After a quick look inside the church, which is notable for housing the Heydon family masuoleum, we moved over to an area of creeping thistles. Here insects included Common Yellow-faced bee, Speckled Bush-cricket and Hairy Shieldbugs. One of the most pleasing sightings was of an ichneumon wasp that can be identified from photos! This applies to only a handful of the thousands of species. The females of Apechthis compunctor can be told from similar species because the ovipositor is short and down-curved at the tip, which was visible in some of my photos.
Further round I heard a Roesel's Bush-cricket, but couldn't find it.
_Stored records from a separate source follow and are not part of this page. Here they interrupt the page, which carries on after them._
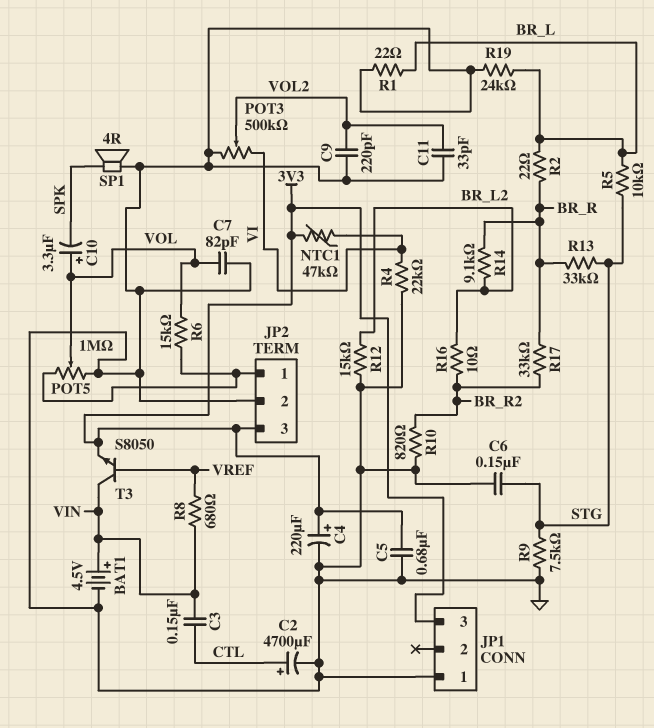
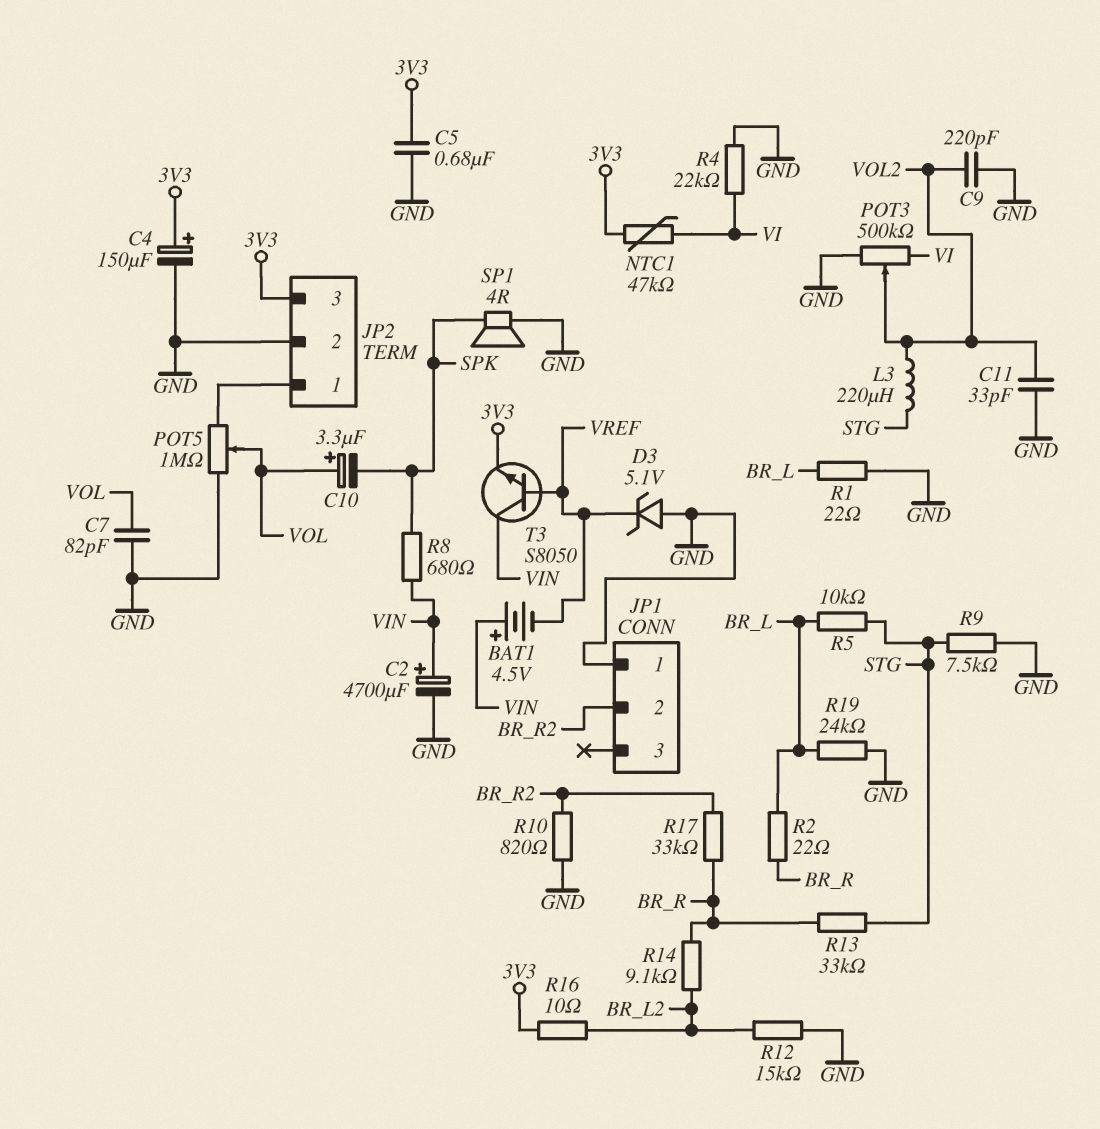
BAT1: 4.5V (plus VIN, minus GND) -> 4.5V (plus VIN, minus VREF)
C2: 4700uF (plus CTL, minus GND) -> 4700uF (plus VIN, minus GND)
C3: 150nF (CTL, VIN) -> none
C4: 220uF (plus 3V3, minus GND) -> 150uF (plus 3V3, minus GND)
C6: 150nF (GND, STG) -> none
D3: none -> zener 5.1V (A GND, K VREF)
JP1 pin 2: none -> BR_R2
JP1 pin 3: 3V3 -> none
L3: none -> 220uH (STG, VOL2)
R6: 15k (JP2/1, VOL) -> none
R8: 680 (VIN, VREF) -> 680 (SPK, VIN)
R16: 10 (BR_L2, BR_R2) -> 10 (3V3, BR_L2)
Luckily I did locate it before we left to prove I wasn't hearing things! We also heard some Dark Bush-crickets and I confirmed a scorpionfly was Panorpa germanica. Moving round to the back of the churchyard a Volucella inanis hoverfly was seen, whilst Cinnamon Bug (Corizus hyoscyami) was a first for Graham.
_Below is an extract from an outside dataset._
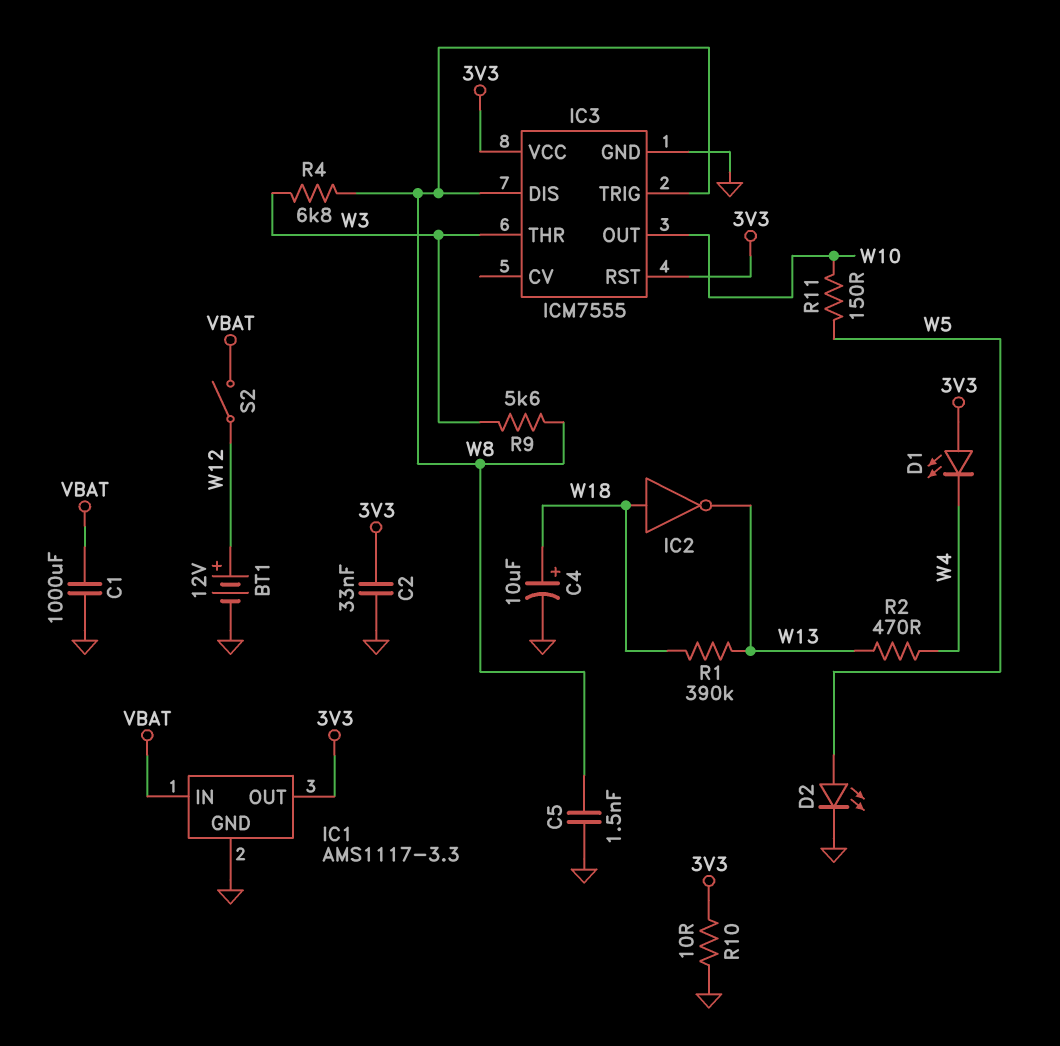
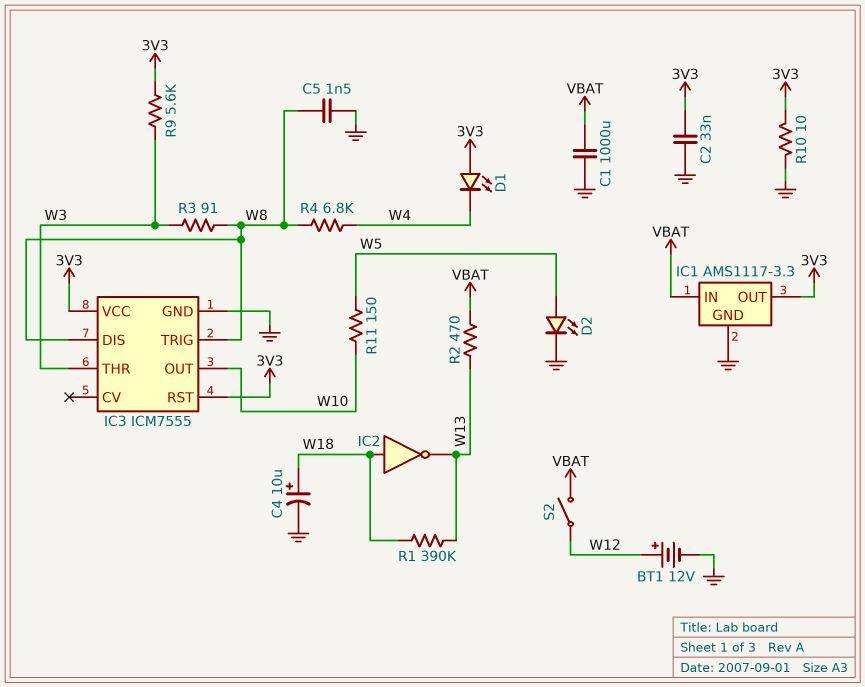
R2: 470 (W4, W13) -> 470 (VBAT, W13)
R3: none -> 91 (W3, W8)
R4: 6.8k (W3, W8) -> 6.8k (W4, W8)
R9: 5.6k (W3, W8) -> 5.6k (3V3, W3)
Another focus while we were there was leaf mines and galls, and a subtle but pleasing one to find was Maple-seed Pigmy (Ectoedemia louisella), which mines the samara (seeds) of Field Maple.
Two other insects of note were tiger craneflies. Nephrotoma flavipalpis has a nice orangey head and large black areas on the yellow abdomen, whilst I think the second one here is Nephrotoma flavescens because of the 'ace of spades' mark on the head.
This was a very interesting visit, and in a couple of hours we generated over 50 invertebrate records. There is no reason why many rural churchs with wild areas wouldn't be just as or even more productive, particularly slightly earlier in the summer with more flowers out.